Okuma Metni -
*****
BirGün’de yayımlanan “IŞİD bombacılarının adresi biliniyormuş” başlıklı haberimiz TBMM gündemine taşındı. CHP İzmir Milletvekili Altıok, İçişleri Bakanı Soylu’ya, “Canlı bombaların eylem hazırlığında olduğu bilinirken ve takip de edilirken hem 10 Ekim Barış ve Demokrasi Mitingi öncesinde hem de Suruç’ta yapılan etkinlikte valilik, emniyet güçleri ve istihbarat neden önlem almamıştır” diye sordu.
BirGün’de dün yayımlanan “IŞİD bombacılarının adresi biliniyormuş” başlıklı haberimiz Meclis gündemine taşındı. CHP İzmir Milletvekili Zeynep Altıok Akatlı, İçişleri Bakanı Süleyman Soylu’nun yanıtlaması talebiyle bir soru önergesi verdi. CHP’li Vekil, önergesinde şu ifadelere yer verdi: “BirGün gazetesinde yer alan habere göre, 20 Temmuz 2015’teki Suruç Katliamı’ndan 2 ay, 10 Ekim Ankara Katliamı‘ndan 5 ay önce katliamların planlayıcılarının ve bombacılarının bilindiği ve yetkililer tarafından izlendiği ortaya çıkmıştır. Habere göre; Adıyaman Cumhuriyet Başsavcılığı tarafından hazırlanan 08.05.2015 tarihli 37-26 soruşturma sayılı yazılarından anlaşıldığı kadarıyla; Suruç ve Ankara katliamlarını düzenleyenlerin ve bombacılarının bilindiği, dinlendiği ve takip edildiği anlaşılmıştır. 10 Ekim Ankara Katliamı‘nın 22-23 Aralık’taki 7.duruşmasından önce ortaya çıkan belgeye göre aralarında Adıyaman’da bombacı yetiştiren İslam Çay Ocağı’nı açan Mustafa Dokumacı, Ankara canlı bombalarından biri olan Yunus Emre Alagöz ile Ahmet Berk, Aziz Parlak, Ersin Koç, Hacı Yusuf Kızılbay ile potansiyel bombacı Kasım Dere ve yine potansiyel bombacı Mahmut Gazi Tatar’ın Adıyaman Cumhuriyet Başsavcılığı tarafından takibe alındığı ortaya çıkmıştır. Yetkililerin canlı bombaları takibine, dinlemesine ve izlemesine rağmen 20 Temmuz 2015’te Şanlıurfa Suruç’ta 34, 10 Ekim 2015’te de 109 insanımız katledildi.”
CANLI BOMBALAR ELLERİNİ KOLLARINI SALLAYARAK NASIL BU ALANLARA GİRDİ?
Altıok, Soylu’ya şu soruları yöneltti:
>10 Ekim ve 20 Temmuz 2015’te Ankara ve Suruç’ta 143 insanımızı katleden canlı bombalar takip edilmesine ve dinlenmesine rağmen neden önlem alınmamıştır? Bu kişiler ve planlayıcılar neden yakalanmamıştır?
*****
Sağlanan Kayıtlar -
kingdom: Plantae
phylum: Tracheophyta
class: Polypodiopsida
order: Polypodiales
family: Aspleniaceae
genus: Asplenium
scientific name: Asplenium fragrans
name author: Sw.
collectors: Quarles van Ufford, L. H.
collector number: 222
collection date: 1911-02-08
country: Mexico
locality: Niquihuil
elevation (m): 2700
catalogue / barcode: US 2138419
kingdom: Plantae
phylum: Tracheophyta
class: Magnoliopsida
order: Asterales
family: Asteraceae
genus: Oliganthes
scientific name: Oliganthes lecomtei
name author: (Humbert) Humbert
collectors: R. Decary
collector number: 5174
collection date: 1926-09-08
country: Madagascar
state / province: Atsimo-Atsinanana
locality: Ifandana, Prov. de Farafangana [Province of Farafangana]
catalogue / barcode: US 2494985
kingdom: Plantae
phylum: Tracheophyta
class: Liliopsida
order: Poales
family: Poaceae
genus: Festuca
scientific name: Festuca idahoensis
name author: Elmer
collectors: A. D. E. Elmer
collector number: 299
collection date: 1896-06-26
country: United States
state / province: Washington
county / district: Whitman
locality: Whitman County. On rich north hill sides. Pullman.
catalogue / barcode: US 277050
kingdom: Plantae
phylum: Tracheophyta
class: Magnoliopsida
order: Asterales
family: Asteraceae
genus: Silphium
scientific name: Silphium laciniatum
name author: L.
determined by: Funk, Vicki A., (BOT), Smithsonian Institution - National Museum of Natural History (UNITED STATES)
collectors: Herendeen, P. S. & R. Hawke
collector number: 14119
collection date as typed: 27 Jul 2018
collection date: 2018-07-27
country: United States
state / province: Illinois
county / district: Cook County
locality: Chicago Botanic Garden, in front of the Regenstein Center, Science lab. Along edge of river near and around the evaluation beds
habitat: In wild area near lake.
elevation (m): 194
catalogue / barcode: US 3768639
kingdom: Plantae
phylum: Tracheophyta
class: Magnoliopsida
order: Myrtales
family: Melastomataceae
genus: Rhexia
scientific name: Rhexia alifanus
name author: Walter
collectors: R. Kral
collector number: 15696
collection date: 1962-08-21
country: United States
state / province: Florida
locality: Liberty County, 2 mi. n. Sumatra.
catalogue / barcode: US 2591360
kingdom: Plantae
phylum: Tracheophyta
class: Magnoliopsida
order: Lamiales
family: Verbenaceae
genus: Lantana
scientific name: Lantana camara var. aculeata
*****
Yapılacak Görevler -
1. Okuma metninde "Altıok, Soylu’ya şu" ile "planlayıcılar neden yakalanmamıştır?" arasında kalan bölümü, bu iki ifade de dahil olmak üzere, hiçbir değişiklik yapmadan yeniden yazınız.
2. Okuma metnine dayanarak aşağıdaki soruları yanıtlayınız.
(a) Soru önergesini veren milletvekili hangi ilin milletvekilidir?
(b) Adıyaman Cumhuriyet Başsavcılığının hazırladığı soruşturma yazısı hangi tarihlidir?
(c) Önergeye göre 20 Temmuz 2015'te Suruç'ta kaç kişi katledilmiştir?

Verilen Yanıtlar -
1.
Altıok, Soylu’ya şu soruları yöneltti:
>10 Ekim ve 20 Temmuz 2015’te Ankara ve Suruç’ta 143 insanımızı katleden canlı bombalar takip edilmesine ve dinlenmesine rağmen neden önlem alınmamıştır? Bu kişiler ve planlayıcılar neden yakalanmamıştır?

2.
(a) İzmir
(b) 08.05.2015
(c) 34